(PROBLEM REQUIREMENTS) Edit the records below so that every "large" becomes "big", and change nothing else. Omit the pictures from your answer.

(SOURCE RECORDS)
● ● ● ●

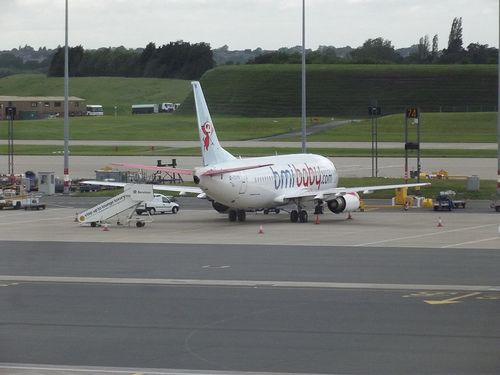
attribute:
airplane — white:
[122, 80, 436, 250]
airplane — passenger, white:
[104, 74, 441, 234]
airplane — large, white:
[80, 86, 407, 263]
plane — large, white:
[106, 77, 433, 225]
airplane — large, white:
[81, 77, 430, 219]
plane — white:
[152, 102, 430, 214]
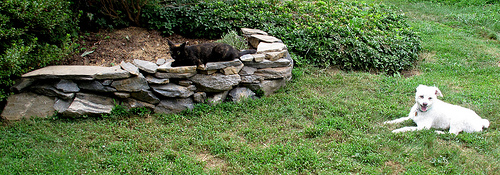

● ● ● ●

(SOLUTION TO THE EXERCISE)
attribute:
airplane — white:
[122, 80, 436, 250]
airplane — passenger, white:
[104, 74, 441, 234]
airplane — big, white:
[80, 86, 407, 263]
plane — big, white:
[106, 77, 433, 225]
airplane — big, white:
[81, 77, 430, 219]
plane — white:
[152, 102, 430, 214]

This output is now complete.